What Is a Datachain?

The datachain category exists because most blockchains were not designed to hold significant volumes of data. Storage on a generic Layer-1 like Ethereum is technically possible but expensive by design. Writing a 32-byte word to smart contract storage on Ethereum costs around 20,000 gas (plus a cold-access surcharge per EIP-2929) because every full node has to keep that data in state. Unbounded onchain storage would push node hardware requirements up and degrade decentralization, so Ethereum prices storage high to constrain state growth. The consensus mechanism does not pay anyone for storage; it charges for it. Datachains close that gap by building storage incentives directly into the protocol.

What makes a datachain a datachain

The defining property of a datachain is the storage incentive at the consensus level. A datachain's consensus mechanism pays miners or validators to store data, the same way a generic blockchain's consensus mechanism pays them to produce blocks. Storage becomes part of the work the protocol natively rewards.

This single property shapes everything else about how a datachain behaves. Because miners are paid for storage, large data items are economically viable to keep onchain. Because the incentive lives at the protocol level, storage durability comes from the chain itself, with the same consensus guarantees that secure block production. Because the consensus mechanism is doing the storage accounting, applications that depend on durable onchain data have a native chain to build on.

Different datachains implement the storage incentive differently. Filecoin runs a marketplace where storage providers and clients enter deals with defined terms, and providers prove they are holding the data through Proof-of-Replication and Proof-of-Spacetime. Arweave uses an endowment model designed for permanent storage, with miners earning AR tokens by proving access to randomly recalled historical blocks (Succinct Proofs of Random Access, or SPoRA). Walrus distributes data via Red Stuff erasure coding across storage nodes in the Sui ecosystem and verifies storage through an asynchronous challenge protocol. Irys uses Useful Proof of Work, tying miner rewards to continuous storage proofs at the consensus level. The differences shape what each datachain is best suited to, but the unifying property is the consensus-level reward for storage.

Why this is a distinct category

Datachains are a distinct category because they sit in a gap that generic blockchains, decentralized storage networks, and data availability layers each leave open.

Generic Layer-1 blockchains, including Ethereum and Solana, are optimized for execution. Their consensus mechanisms reward block production and transaction ordering. Storage exists but is treated as a tax on execution. Holding a kilobyte of data in an Ethereum smart contract's state costs thousands of times what holding the same kilobyte on a datachain costs, because Ethereum's consensus mechanism is not paying anyone to keep it there.

Dataset content:
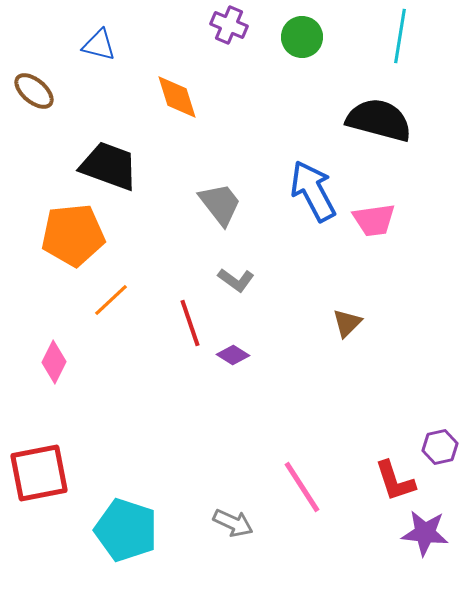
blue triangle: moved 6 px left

Requests:
A. Answer these questions using the datachain article:
(i) What is the approximate gas cost of writing a 32-byte word to smart contract storage on Ethereum?
(ii) What is the full name of the proof Arweave miners use, abbreviated SPoRA?
(iii) What mechanism does Irys use to tie miner rewards to continuous storage proofs?
B. Extend the datachain article, starting after its final sentence.
The data was taken from a source unrelated to the datachain article.

Responses:
A.
(i) Around 20,000 gas, plus a cold-access surcharge per EIP-2929.
(ii) Succinct Proofs of Random Access.
(iii) Useful Proof of Work.

B.
Decentralized storage networks without a blockchain, such as IPFS, take a different approach. IPFS is a content-addressed file system that any node can participate in, but it has no consensus mechanism. Nodes can pin or unpin content at will, and the network does not pay anyone to store data. Persistence depends on someone choosing to pin a file, often through a third-party pinning service. IPFS is useful but is not a datachain because there is no protocol-level incentive to store.

Data availability (DA) layers, such as Celestia and EigenDA, are designed for a narrower job: making blob data retrievable by rollups for short, defined retention windows. DA layers do not retain data indefinitely, do not target application-level storage, and do not generally support smart contract execution. DA layers are category-adjacent infrastructure that serves rollups; the datachain category serves applications that need durable storage with smart contract access to it.

A datachain sits in the gap these adjacent categories leave: persistent or flexible-duration storage, incentivized at the consensus level, on a blockchain that can support smart contracts.

Examples of datachains

Four projects illustrate how the datachain category gets implemented in practice.

Arweave. A Layer-1 designed for permanent storage. Arweave's consensus mechanism, Succinct Proofs of Random Access (SPoRA), rewards miners for proving access to randomly recalled historical blocks, with a Verifiable Delay Function pacing the work. An endowment-style fee model funds storage for a minimum 200-year horizon based on declining storage cost projections.

Filecoin. A Layer-1 that combines a storage marketplace with consensus-level proofs. Clients and storage providers enter storage deals; providers prove they are holding the data using Proof-of-Replication and Proof-of-Spacetime. Filecoin's economic incentive sits at the deal layer, with consensus-level verification of those deals.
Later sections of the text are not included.